Finalmente ainda daremos atenção ao fato de que na presente carta temos o paralelo “grego” às exposições de cunho “israelita” da carta aos Romanos. Na epístola aos Romanos é a “justiça” que está em jogo. Com os coríntios Paulo fala sobre a “sabedoria”. Contudo, em ambos os campos tão distintos a causa é a mesma. O “israelita” busca “a justiça que vale perante Deus”, acreditando que a alcançará em seu próprio agir pelo cumprimento da lei. O “grego” busca a “sabedoria” que abrange a Deus com o conhecimento, esperando encontrá-la em sua própria sabedoria. Porém ambos se enganam radicalmente. Ambos desconhecem a verdadeira condição do ser humano perante Deus, sua perdição total.

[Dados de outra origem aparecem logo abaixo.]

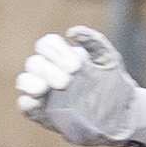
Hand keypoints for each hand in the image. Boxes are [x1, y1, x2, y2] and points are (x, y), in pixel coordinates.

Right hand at [16, 27, 140, 146]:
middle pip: (35, 63)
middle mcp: (49, 71)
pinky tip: (35, 103)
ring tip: (43, 88)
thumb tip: (72, 31)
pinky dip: (27, 104)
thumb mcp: (108, 59)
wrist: (120, 115)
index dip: (56, 51)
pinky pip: (26, 106)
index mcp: (62, 55)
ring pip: (25, 81)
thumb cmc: (113, 83)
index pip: (47, 44)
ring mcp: (43, 92)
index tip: (76, 66)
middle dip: (49, 70)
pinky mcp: (41, 112)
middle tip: (67, 82)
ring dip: (31, 83)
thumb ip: (94, 41)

Ambos carecem do “poder de Deus para a salvação” (Rm 1.16 e 1Co 1.18). Para ambos esse poder redentor de Deus apenas pode ser apreendido na “fé”. O “judeu” precisa crer na “justiça alheia de Cristo” para que de fato se torne justo perante Deus. O “grego” precisa crer na “loucura da proclamação” para que alcance o verdadeiro conhecimento de Deus. No mundo moderno, porém, o “judeu” e o “grego” atuam simultaneamente no coração humano. Por isso necessitamos tanto da carta aos Romanos quanto da aos Coríntios, e somos imensamente gratos a Deus por nos ter presenteado com ambas como fundamento para nossa fé e nossa proclamação.



Notas:
55 Nesse ponto reside o perigo permanente de toda a teologia. Por isso é questionável que a igreja da Reforma tenha concedido ao teólogo de formação acadêmica a posição determinante na igreja de forma tão unilateral. Deus muitas vezes realiza o melhor de tudo por intermédio de simples “leigos”, em cuja “loucura” seu poder e sua sabedoria se tornam eficazes.